In a November 2012 op-ed for the Globe and Mail, Buttu called Gaza "an open-air prison" and charged that "Israel's latest bombing campaign...does not distinguish civilian from combatant, adult from child." She accused Israel of setting "policies on the minimum number of calories needed to prevent malnutrition" and of strictly limiting Gaza's access to the sea.

Buttu reiterated in a January 2013 interview that the Palestinian-Israeli negotiations, both before, during, and after her involvement, had failed "primarily because we had two very unequal parties." In the same interview she expressed the desire that Mahmoud Abbas would "sign on to the International Criminal Court," "hold Israel accountable for the settlement construction and expansion," and "declare this apartheid."

In a July 2014 interview with CNN, Buttu denied Hamas's alleged use of human shields, said it would be a war crime if it was, and argued it was racist to assume many Palestinians would act as human shields.
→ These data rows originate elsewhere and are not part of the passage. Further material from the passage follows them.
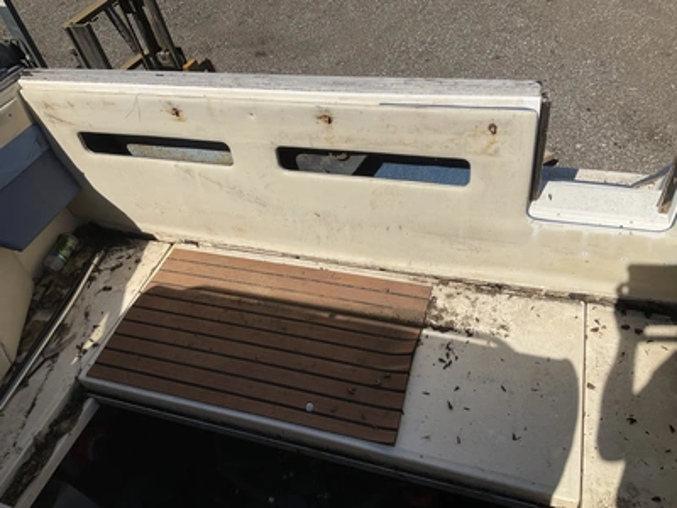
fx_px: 567
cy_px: 254
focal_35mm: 29
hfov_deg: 61.7
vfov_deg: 48.2
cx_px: 338
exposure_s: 1/3788
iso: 25
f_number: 1.8
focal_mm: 3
In a July 2014 debate about the 2014 Gaza War, Buttu responded to Hillel Neuer's request that Buttu should condemn Hamas because it is "anti-woman, anti-gay, anti-human rights" with "if you want me to renounce Hamas because they are anti-woman, anti-everything then I'm also going to sit and renounce Israel which is also anti-woman, anti-free speech, anti-gay, anti-everything." She also accused Hillel of deflecting from what they really should be discussing, namely the "war crimes that Israel continues to commit against the Palestinians" and that she was refusing to "go down [Hillel's] pinkwashing line of discussion".

In 2018, in an opinion piece in the Israeli newspaper Haaretz, Buttu stated that she regretted being part of the Palestinian negotiating team. "It is repugnant that the world demands that Palestinians negotiate their freedom, while Israel continues to steal Palestinian land."

In an NPR interview in January 2025, Buttu expressed concerns regarding the fragility of the ceasefire between Israel and Hamas. She criticized the Trump administration's approach, claiming it prioritized Israeli interests by lifting sanctions on Israeli settlers and resuming arms shipments, while neglecting provisions related to Palestinian prisoners and humanitarian aid. She further criticized the administration, saying that Trump's inner circle includes people who "want to ethnically cleanse Palestine, and they're going to do whatever it takes to ethnically cleanse Palestine. The fact that we're now seeing these people who are ideological and actually believe in ethnic cleansing, is terrifying as a Palestinian".